Each tag has two parts: the tag name and the tag value. Tags are the fundamental data model for your alerts and incidents and provide vital incident enrichment. The values of these tags are used to correlate highly related alerts into incidents and to allow BigPanda to find connections between alerts and changes through your system.
Tags enable your team to:
Correlate alerts into incidents
Filter alerts
Create maintenance plans
Search the incident feed
Define filter conditions for environments
Search with BigPanda Query Language (BPQL)
View incident information in the UI
Collect analytics
Incident tags are key-value pairs that can be added to incidents for additional incident enrichment, giving your teams insight into priority and business impacts of incidents. To learn more about how incident tags work, please see the Incident Tags documentation.
- Timestamp*
The time a monitoring tool triggered an event or an action happened in BigPanda in unix epoch format.
All timestamps are stored in unix epoch format within BigPanda. When displayed in the UI, timestamps will be automatically converted to date-time format in the timezone of the user.
Reserved word
This term is reserved for system use and cannot be changed or redefined for custom enrichment.
Lowercase only
When sending this field to BigPanda ensure that it is lowercase only.
V
Glossary
- Virtualization
Virtualization is the development of a virtual version of an IT resource, such as a server, storage, device, or even operating system.
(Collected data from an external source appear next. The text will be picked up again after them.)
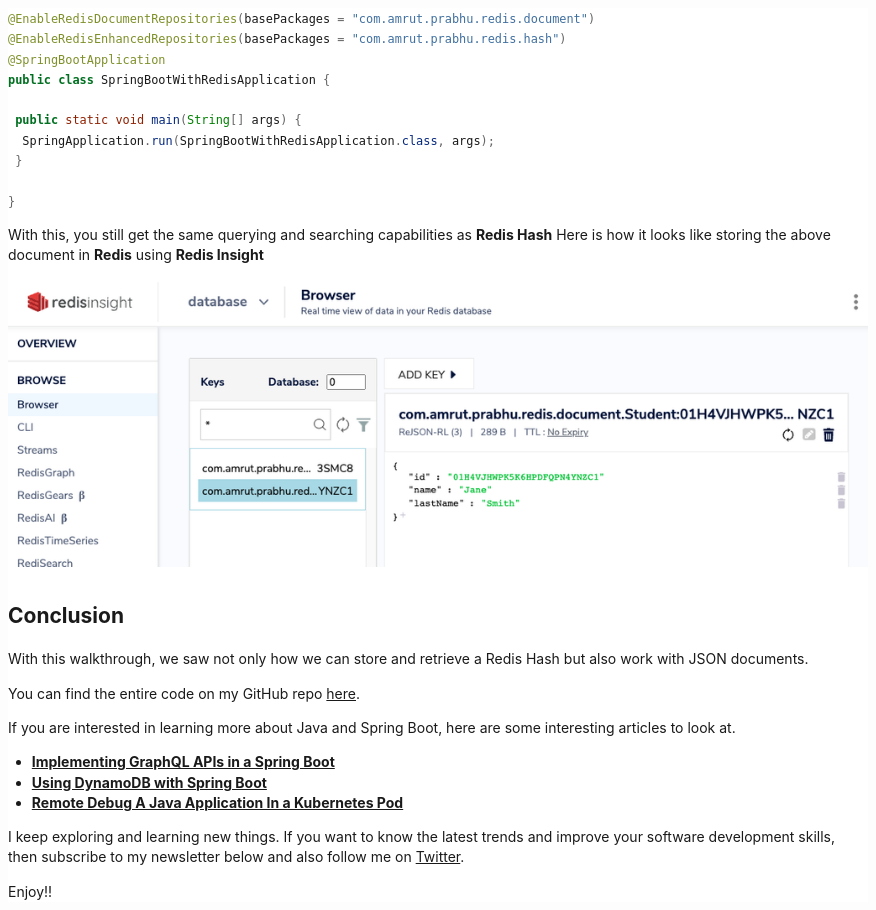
 ```java
@EnableRedisDocumentRepositories(basePackages = "com.amrut.prabhu.redis.document")
@EnableRedisEnhancedRepositories(basePackages = "com.amrut.prabhu.redis.hash")
@SpringBootApplication
public class SpringBootWithRedisApplication {

 public static void main(String[] args) {
  SpringApplication.run(SpringBootWithRedisApplication.class, args);
 }

}
```

<AdsFlows id="adflow5" slot="9474283966" />

With this, you still get the same querying and searching capabilities as **Redis Hash**
Here is how it looks like storing the above document in **Redis** using **Redis Insight**

![Redis Json](/static/images/2023/spring-boot-with-redis/redis-insight-redis-json.png)

## Conclusion

With this walkthrough, we saw not only how we can store and retrieve a Redis Hash but also work with JSON documents.

You can find the entire code on my GitHub repo [here](https://github.com/amrutprabhu/spring-boot-with-redis).

If you are interested in learning more about Java and Spring Boot, here are some interesting articles to look at.

- [**Implementing GraphQL APIs in a Spring Boot**](https://refactorfirst.com/spring-boot-with-graphql)
- [**Using DynamoDB with Spring Boot**](https://refactorfirst.com/using-dynamodb-with-spring-boot)
- [**Remote Debug A Java Application In a Kubernetes Pod**](https://refactorfirst.com/how-to-remote-debug-java-application-on-kubernetes)

I keep exploring and learning new things. If you want to know the latest trends and improve your software development skills, then subscribe to my newsletter below and also follow me on [Twitter](https://twitter.com/amrutprabhu42).

Enjoy!!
It simulates software and hardware that allows software to run. Virtualization gives rise to virtual machines where you can run programs very much like on a physical machine.
Virtual machine is the process of running another operating system on a machine using virtualization software. The virtual system is segregated from the main system. Reasons to run a virtual machine include trying a new operating system before installing it, running old or incompatible software, and testing suspicious files.
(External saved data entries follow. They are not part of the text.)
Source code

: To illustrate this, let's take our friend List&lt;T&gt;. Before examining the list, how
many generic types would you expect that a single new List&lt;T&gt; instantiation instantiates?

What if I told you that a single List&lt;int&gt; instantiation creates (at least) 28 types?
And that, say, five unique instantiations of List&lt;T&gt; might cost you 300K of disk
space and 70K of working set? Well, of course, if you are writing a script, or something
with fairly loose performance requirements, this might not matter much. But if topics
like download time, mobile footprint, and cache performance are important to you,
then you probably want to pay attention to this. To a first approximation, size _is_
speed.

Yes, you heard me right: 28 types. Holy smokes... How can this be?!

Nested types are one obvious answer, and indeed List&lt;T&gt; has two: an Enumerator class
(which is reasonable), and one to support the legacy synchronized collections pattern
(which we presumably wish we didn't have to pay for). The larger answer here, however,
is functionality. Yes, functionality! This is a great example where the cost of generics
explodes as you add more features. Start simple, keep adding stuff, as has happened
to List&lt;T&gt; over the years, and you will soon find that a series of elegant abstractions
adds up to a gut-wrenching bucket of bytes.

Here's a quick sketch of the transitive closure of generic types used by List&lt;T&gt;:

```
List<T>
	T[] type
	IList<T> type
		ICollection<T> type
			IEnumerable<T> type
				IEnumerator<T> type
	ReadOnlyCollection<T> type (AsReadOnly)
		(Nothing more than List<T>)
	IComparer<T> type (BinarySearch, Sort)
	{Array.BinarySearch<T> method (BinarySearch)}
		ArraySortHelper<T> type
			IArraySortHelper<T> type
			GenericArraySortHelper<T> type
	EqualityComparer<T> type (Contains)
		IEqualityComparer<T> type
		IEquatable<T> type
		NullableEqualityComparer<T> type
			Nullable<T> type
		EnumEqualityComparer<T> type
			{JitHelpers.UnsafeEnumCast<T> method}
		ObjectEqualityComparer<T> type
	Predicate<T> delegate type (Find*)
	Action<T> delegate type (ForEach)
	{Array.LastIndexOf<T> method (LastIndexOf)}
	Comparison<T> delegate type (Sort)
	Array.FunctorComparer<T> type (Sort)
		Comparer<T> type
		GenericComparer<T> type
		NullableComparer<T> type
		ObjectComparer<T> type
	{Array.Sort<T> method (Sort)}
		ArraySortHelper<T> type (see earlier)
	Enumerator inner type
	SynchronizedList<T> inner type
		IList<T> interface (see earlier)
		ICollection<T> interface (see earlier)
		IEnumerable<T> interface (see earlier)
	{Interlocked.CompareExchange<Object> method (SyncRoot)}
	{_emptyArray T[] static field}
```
Cloud virtualization enables companies to unlock scalability, business continuity, and cost saving measures, but dramatically increases the difficulty of monitoring and management for IT Ops teams. The added complexity, layers, and additional tooling needed to manage cloud and hybrid systems can rapidly overwhelm Ops teams.
BigPanda is designed with the complexities of modern virtualization tools in mind. Learn more about how BigPanda can help your teams make sense of the complexity of modern IT Ops in our Getting Started documentation.
W
Glossary
- Widget
Widgets are easy to read, individually managed components within a larger interface. Widgets enable you to visualize specific data sets individually and together. Widgets make up both Live Dashboards and Unified Analytics.
Live Dashboards provide easy-to-read operational health metrics in a consolidated view. Ideal for NOC displays and status monitoring, each Dashboard is made up of a series of widgets showing color-coded key information on incident severity and status for incidents in a specific environment.
Each widget shows information for a single environment, making it easy to track incident metrics by region, team, or infrastructure types. For example, you might have environments for each business service so that you can track metrics on each separately.
In addition, Unified Analytics dashboards are made up of individual widgets that display visualizations of your monitoring data. Reporting widgets may include charts, graphs, and tables. Each dashboard is configured to show a specific group of widgets to make visualizing business impact easy.
Reporting widgets may be configured to hone in on tags, resources, and KPIs of special interest to your team.